Managing Cloud Risks Gave Security Teams a Big Headache in 2024

Enterprise IT and security managers had a lot to worry about in 2024, such as the exploding number of vulnerabilities, increased volume of threats against their organizations, constant drumbeat of data breaches, and steady stream of user errors and behaviors to manage. Also a big concern was the growing risk exposure as a result of their organizations' increased reliance on cloud technologies.

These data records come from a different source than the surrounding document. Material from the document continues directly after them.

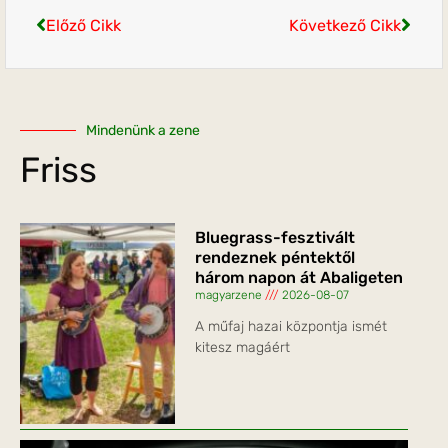
Előző Cikk
Következő Cikk
Mindenünk a zene
Friss
Bluegrass-fesztivált
rendeznek péntektől
három napon át Abaligeten
magyarzene
2026-08-07
A műfaj hazai központja ismét
kitesz magáért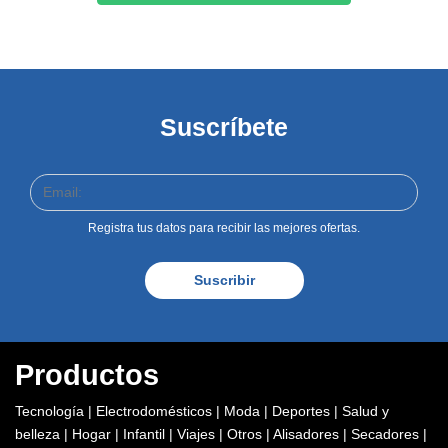
Suscríbete
Registra tus datos para recibir las mejores ofertas.
Suscribir
Productos
Tecnología
|
Electrodomésticos
|
Moda
|
Deportes
|
Salud y
belleza
|
Hogar
|
Infantil
|
Viajes
|
Otros
|
Alisadores
|
Secadores
|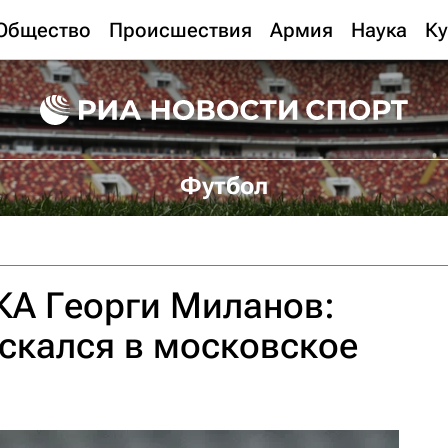
Общество
Происшествия
Армия
Наука
Ку
Футбол
КА Георги Миланов:
ускался в московское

Respondents to Dark Reading's Strategic Security Survey revealed growing concerns about risks tied to cloud services. In the face of rising adoption of cloud services for data storage, applications, and business operations, organizations appear to be particularly worried about their dependence on cloud providers' security measures and their reduced control over data in cloud environments. Most organizations said they work with multiple cloud providers, which contributes to the visibility challenges. Almost half (48%) rely on two or three providers, and just 10% work with a single provider. In fact, 60% of respondents work with between two to five cloud service providers.

Cloud Challenges in 2024

The near ubiquity of the cloud means organizations are increasingly concerned about cloud security threats. Exploits targeting cloud service providers is the top worry for almost half of the respondents (49.6%), followed closely by cloud services breaches and intrusions (47.8%). The lack of data visibility in cloud environments and an inability to enforce security policies on cloud-stored data tie for third place (39.1%). In comparison, the 2023 survey revealed 45% of respondents worried about cloud exploits, 38% worried about cloud services breaches, and 24% worried about the inability to enforce security policies in the cloud.

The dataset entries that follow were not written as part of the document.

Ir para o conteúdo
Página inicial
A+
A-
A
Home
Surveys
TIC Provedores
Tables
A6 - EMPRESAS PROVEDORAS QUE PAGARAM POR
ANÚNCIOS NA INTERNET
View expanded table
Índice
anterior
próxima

The complexity of cloud security is further highlighted by organizations' staffing and control concerns. Overreliance on cloud service providers to detect data breaches was cited by 28.7% of respondents, while 19.1% expressed concern about unclear incident-response protocols with their cloud service providers. Notably, the percentage of organizations worried about their inability to enforce security policies on cloud-stored data increased from 24.4% in 2023 to 39.1% in 2024, suggesting a growing awareness of the challenges in maintaining security control in cloud environments. These findings indicate that while organizations continue to embrace cloud services, they struggle with visibility, control, and the division of security responsibilities between themselves and their cloud service providers.

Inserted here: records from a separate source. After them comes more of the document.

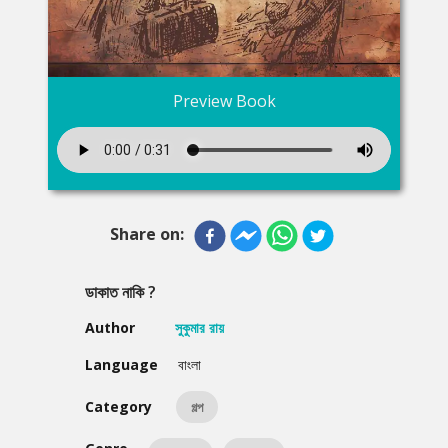
Preview Book
Share on:
ডাকাত নাকি ?
Author
সুকুমার রায়
Language
বাংলা
Category
গল্প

Security teams have long grappled with the challenges posed by the shared responsibility model with cloud providers, where the provider and the organization have to work together to handle their part of the security tasks. The survey found that organizations are increasingly including the challenges of shared responsibility models, data sovereignty issues, and loss of control in their risk assessments. For instance, 39% are worried about risks tied to a lack of visibility in cloud environments, and an identical proportion believed their inability to enforce enterprise data security policies in the cloud has put them at risk. Nearly three in 10 (29%) are concerned about their overreliance on cloud vendors to detect security issues.

Ransomware Trends in 2024

Ransomware attacks have been on the rise over the past few years, and the Strategic Security Survey reflects that increase, as well. While the majority of the respondents did not experience a ransomware attack in 2024, the number of respondents whose organizations were hit by ransomware in 2024 (16%) is higher than those in 2023 (11%). And ransomware attacks are costly. While 29% of respondents said in 2023 their organizations suffered significant financial loss that impacted the business, that number jumped to 45% in 2024.

What's noteworthy, however, is that the number of respondents who say their organizations paid the ransom has been going down each year, from 44% in 2022 to just 20% in 2024.